It feels like I've been getting rid of stuff for years. Once I started seriously moving around the globe, I realized how much of a burden stuff can be. Especially after I paid to keep all my junk in storage for a year-and-a-half, and then when I unpacked it, marveled at how little of the stuff I actually wanted or needed.
So how is it that I still have SO MUCH STUFF? Ugh! It's a never-ending battle to get rid of junk. It's like my garage has a secret one-way tunnel, and crap is quietly shoved through from an alternate junk-filled reality when I'm not looking.
Last time I moved, I sold the old Super 8 projecter on eBay, also the 1992 Powerbook Duo 230 and all its accessories, fed all the 45s and cassettes into the computer, sold four long boxes and two short ones of comic books, and put all all film and negatives into binders. I even labelled them. I shredded years of paper and hauled boxes of books to the used book sale.
Why, then, is all this crap still with me? I feel like I should get a dumpster and just pitch it all out the window.
Yesterday's achievement was this: I recycled my 2002 iBook. I sent it to a place called buymytronics.com for $30. I got an extra three bucks for still having the original box and the original software, which someone in the alternate reality had kindly shoved into my garage a few months back.
I did pause, though. When I finished MariesWorldTour in December, 2001, I was home for about three weeks before heading to my new life in Australia. My reward to myself for having completed such a daunting task as going around the world for a year? A brand-new iBook and a cool new toy called an iPod. Both were phenomenal. The laptop was miles ahead of all the computers I'd previously owned, and the iPod opened up a brand new world of lightweight travel.
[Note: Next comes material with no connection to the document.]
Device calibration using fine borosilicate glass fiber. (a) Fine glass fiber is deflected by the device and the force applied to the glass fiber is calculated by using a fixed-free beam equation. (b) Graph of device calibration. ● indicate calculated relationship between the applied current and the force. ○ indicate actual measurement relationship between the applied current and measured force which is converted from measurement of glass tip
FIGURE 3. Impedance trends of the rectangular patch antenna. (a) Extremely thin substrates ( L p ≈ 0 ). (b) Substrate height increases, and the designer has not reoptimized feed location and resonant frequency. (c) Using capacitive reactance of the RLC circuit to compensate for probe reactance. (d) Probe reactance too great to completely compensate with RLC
The iPod is long since gone, sold by a savvier Marie who quickly realized that iPods have a short shelf-life. I keep up now, mostly, but I barely use the one I have since I haven't lived in another country for the last few years and don't drive much. But the laptop stayed with me well past its expiration date.
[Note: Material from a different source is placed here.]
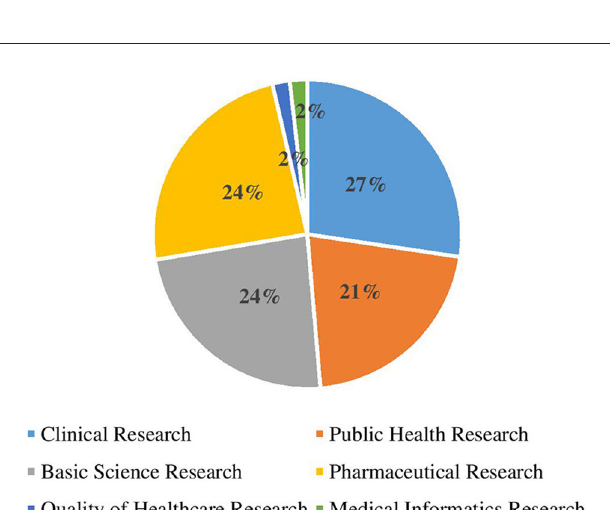
FIGURE2 Broad areas of ongoing health research projects by respondents.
I had a pang of remorse when I packed up the little-laptop-that-could. This laptop lived in Australia twice, traveled across the US and to Mexico, moved to Spain, Uganda, Namibia, Kuwait and Cairo with me, and went along when I visited New Zealand, Sri Lanka, Bangkok, Kenya, and Kenya. I swapped out the keyboard in Kuwait and paid to have the bezel replaced in Cairo. I dragged it up and down eastern and southern Africa in 2005, from Uganda to Namibia to Cape Town to Lesotho to Dar to Arusha to Nairobi and back to Uganda.
Poor little laptop. It had been so loyal... except that it's not actually human. It's just a heap of obsolete electronics, much of them probably toxic.
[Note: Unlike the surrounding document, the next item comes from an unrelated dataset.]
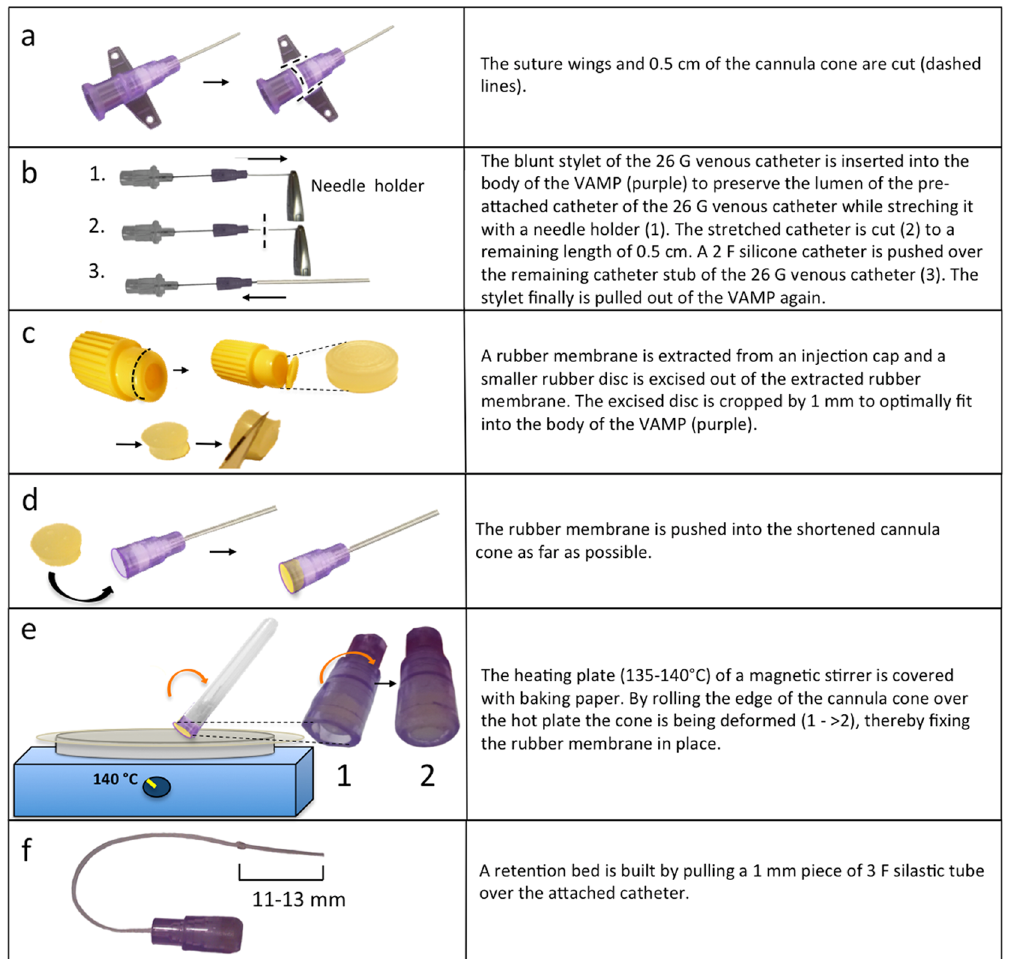
Figure 1. Schematic description on how to manufacture a low-cost metal-free vascular access mini-port (VAMP) for mice.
I ignored my pangs and packed the laptop up, along with the spare old keyboard. I'd erased and reformatted the hard drive, taken off the password, and tested the NewerTech battery. The battery alone was worth twice what I was getting for the laptop, but I was happier to get rid of it than to go to the effort of selling it for a higher price on eBay.
I printed out the buyer's FedEx Ground prepaid label and dropped the box off at the mailing center.
The entire experience was entirely unsentimental. The proprietor took the box and went back to serving other customers. I hesitated a second, then left.
I am now four pounds of obsolete electronics lighter.
1 comment:
Stuff--so easy to accumulate, so frustrating to get rid rid of. I know we have far less crap than a lot of people but I still feel like going the dumpster route every time I walk past the two rooms that are basically holding areas for books and comics.
We also have a small but significant pile of obsolete Mac-stuff (3400 Powerbook, anyone?). Including our 2004 iPod, which these days is the office DJ and occasional external storage drive.